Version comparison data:
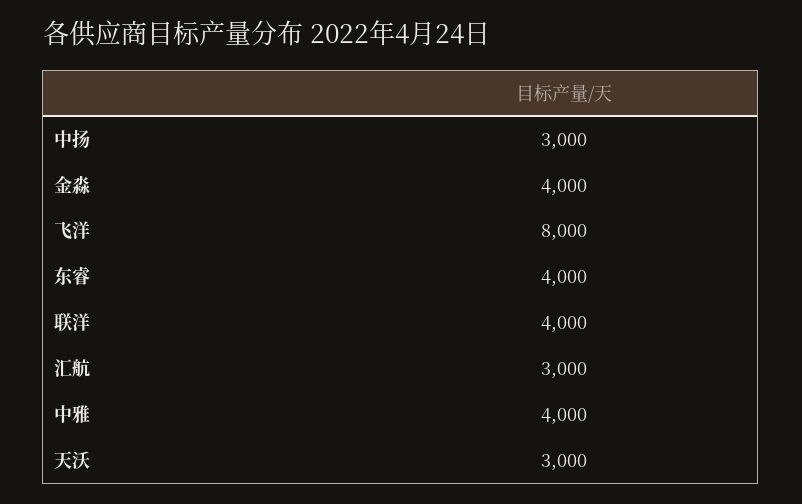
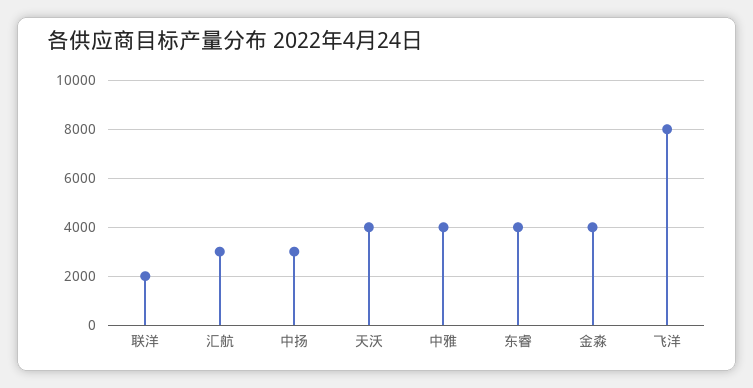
  {
    "中扬": 3000,
    "金淼": 4000,
    "飞洋": 8000,
    "东睿": 4000,
-   "联洋": 4000,
+   "联洋": 2000,
    "汇航": 3000,
    "中雅": 4000,
-   "天沃": 3000
+   "天沃": 4000
  }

#### How to complete this task:
Would it be possible to print the records above verbatim, pictures omitted?

#### Finished task:
  {
    "中扬": 3000,
    "金淼": 4000,
    "飞洋": 8000,
    "东睿": 4000,
-   "联洋": 4000,
+   "联洋": 2000,
    "汇航": 3000,
    "中雅": 4000,
-   "天沃": 3000
+   "天沃": 4000
  }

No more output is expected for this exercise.